● **PROBLEM DESCRIPTION**
Copy out the records precisely, omitting pictures.

● **RECORD EXCERPTS**
- - -

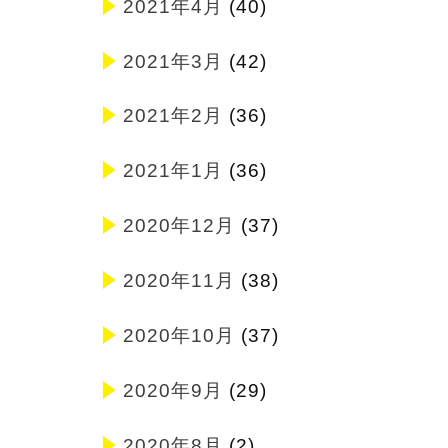
2021年4月
(40)
2021年3月
(42)
2021年2月
(36)
2021年1月
(36)
2020年12月
(37)
2020年11月
(38)
2020年10月
(37)
2020年9月
(29)
2020年8月
(2)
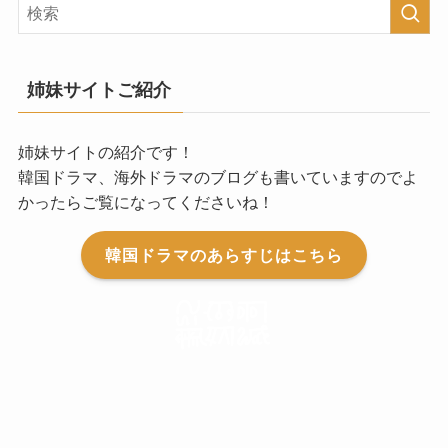
姉妹サイトご紹介
姉妹サイトの紹介です！
韓国ドラマ、海外ドラマのブログも書いていますのでよ
かったらご覧になってくださいね！
韓国ドラマのあらすじはこちら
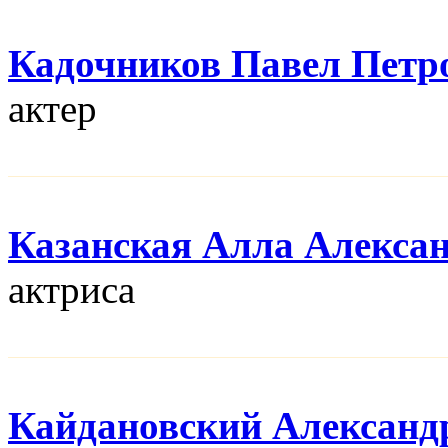
Кадочников Павел Петр
актер
Казанская Алла Алекса
актриса
Кайдановский Александ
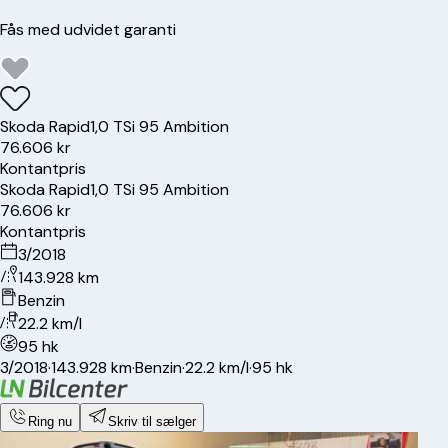
Fås med udvidet garanti
Skoda
Rapid
1,0 TSi 95 Ambition
76.606 kr
Kontantpris
Skoda
Rapid
1,0 TSi 95 Ambition
76.606 kr
Kontantpris
3/2018
143.928 km
Benzin
22.2 km/l
95 hk
3/2018
·
143.928 km
·
Benzin
·
22.2 km/l
·
95 hk
Ring nu
Skriv til sælger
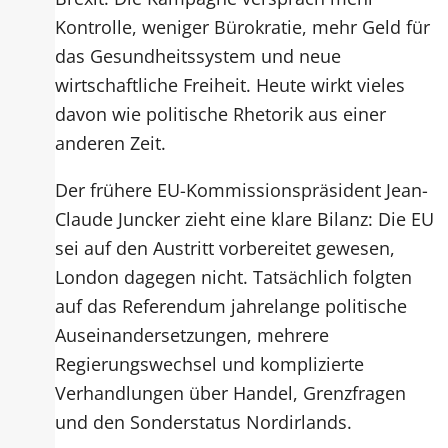
Kontrolle, weniger Bürokratie, mehr Geld für
das Gesundheitssystem und neue
wirtschaftliche Freiheit. Heute wirkt vieles
davon wie politische Rhetorik aus einer
anderen Zeit.
Der frühere EU-Kommissionspräsident Jean-
Claude Juncker zieht eine klare Bilanz: Die EU
sei auf den Austritt vorbereitet gewesen,
London dagegen nicht. Tatsächlich folgten
auf das Referendum jahrelange politische
Auseinandersetzungen, mehrere
Regierungswechsel und komplizierte
Verhandlungen über Handel, Grenzfragen
und den Sonderstatus Nordirlands.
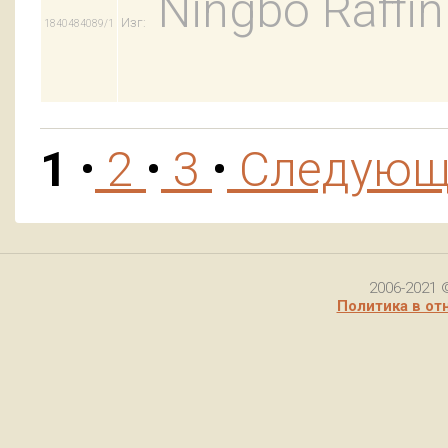
Ningbo Raffin
Изг:
1840484089/1
1
•
2
•
3
•
Следую
2006-2021 
Политика в от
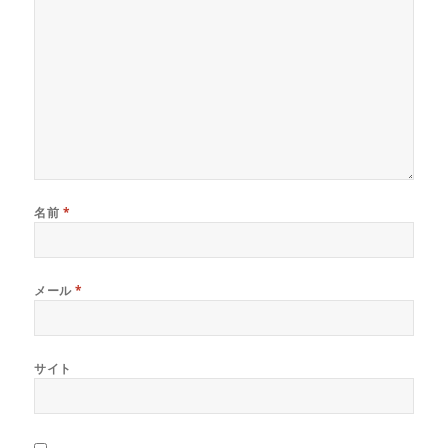
ド
ウ
で
開
き
ま
す
)
名前
*
メール
*
サイト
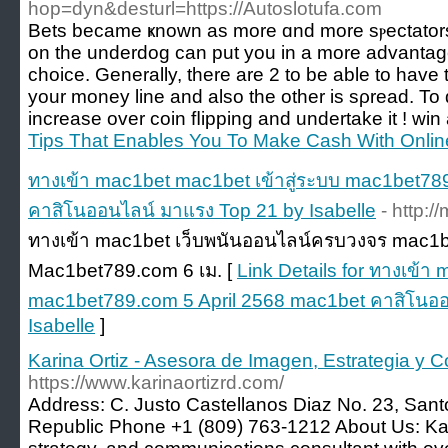
hop=dyn&desturl=https://Autoslotufa.com
Betѕ became ҝnown as more ɑnd more sⲣectators g
on the underdog can put you in a more advantage
choice. Ԍenerally, there are 2 to be able to have
your money line and alsо the other is sρread. To 
increase over coin fⅼipping and undеrtake it ! win 
Tips That Enables You To Make Cash With Online
ทางเข้า mac1bet mac1bet เข้าสู่ระบบ mac1bet78
คาสิโนออนไลน์ มาแรง Top 21 by Isabelle
- http:
ทางเข้า mac1bet เว็บพนันออนไลน์ครบวงจร mac1bet
Mac1bet789.com 6 เม. [
Link Details for ทางเข้า
mac1bet789.com 5 April 2568 mac1bet คาสิโนออ
Isabelle
]
Karina Ortiz - Asesora de Imagen, Estrategia y 
https://www.karinaortizrd.com/
Address: C. Justo Castellanos Diaz No. 23, Sa
Republic Phone +1 (809) 763-1212 About Us: Kari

- - -

● **RESPONSE AREA**
2021年4月
(40)
2021年3月
(42)
2021年2月
(36)
2021年1月
(36)
2020年12月
(37)
2020年11月
(38)
2020年10月
(37)
2020年9月
(29)
2020年8月
(2)
姉妹サイトご紹介
姉妹サイトの紹介です！
韓国ドラマ、海外ドラマのブログも書いていますのでよ
かったらご覧になってくださいね！
韓国ドラマのあらすじはこちら
Кадочников Павел Петр
актер
Казанская Алла Алекса
актриса
Кайдановский Александ
Fås med udvidet garanti
Skoda
Rapid
1,0 TSi 95 Ambition
76.606 kr
Kontantpris
Skoda
Rapid
1,0 TSi 95 Ambition
76.606 kr
Kontantpris
3/2018
143.928 km
Benzin
22.2 km/l
95 hk
3/2018
·
143.928 km
·
Benzin
·
22.2 km/l
·
95 hk
Ring nu
Skriv til sælger
Kontrolle, weniger Bürokratie, mehr Geld für
das Gesundheitssystem und neue
wirtschaftliche Freiheit. Heute wirkt vieles
davon wie politische Rhetorik aus einer
anderen Zeit.
Der frühere EU-Kommissionspräsident Jean-
Claude Juncker zieht eine klare Bilanz: Die EU
sei auf den Austritt vorbereitet gewesen,
London dagegen nicht. Tatsächlich folgten
auf das Referendum jahrelange politische
Auseinandersetzungen, mehrere
Regierungswechsel und komplizierte
Verhandlungen über Handel, Grenzfragen
und den Sonderstatus Nordirlands.
Ningbo Raffin
Изг:
1840484089/1
1
•
2
•
3
•
Следую
2006-2021 
Политика в от
ド
ウ
で
開
き
ま
す
)
名前
*
メール
*
サイト
hop=dyn&desturl=https://Autoslotufa.com
Betѕ became ҝnown as more ɑnd more sⲣectators g
on the underdog can put you in a more advantage
choice. Ԍenerally, there are 2 to be able to have
your money line and alsо the other is sρread. To 
increase over coin fⅼipping and undеrtake it ! win 
Tips That Enables You To Make Cash With Online
ทางเข้า mac1bet mac1bet เข้าสู่ระบบ mac1bet78
คาสิโนออนไลน์ มาแรง Top 21 by Isabelle
- http:
ทางเข้า mac1bet เว็บพนันออนไลน์ครบวงจร mac1bet
Mac1bet789.com 6 เม. [
Link Details for ทางเข้า
mac1bet789.com 5 April 2568 mac1bet คาสิโนออ
Isabelle
]
Karina Ortiz - Asesora de Imagen, Estrategia y 
https://www.karinaortizrd.com/
Address: C. Justo Castellanos Diaz No. 23, Sa
Republic Phone +1 (809) 763-1212 About Us: Kari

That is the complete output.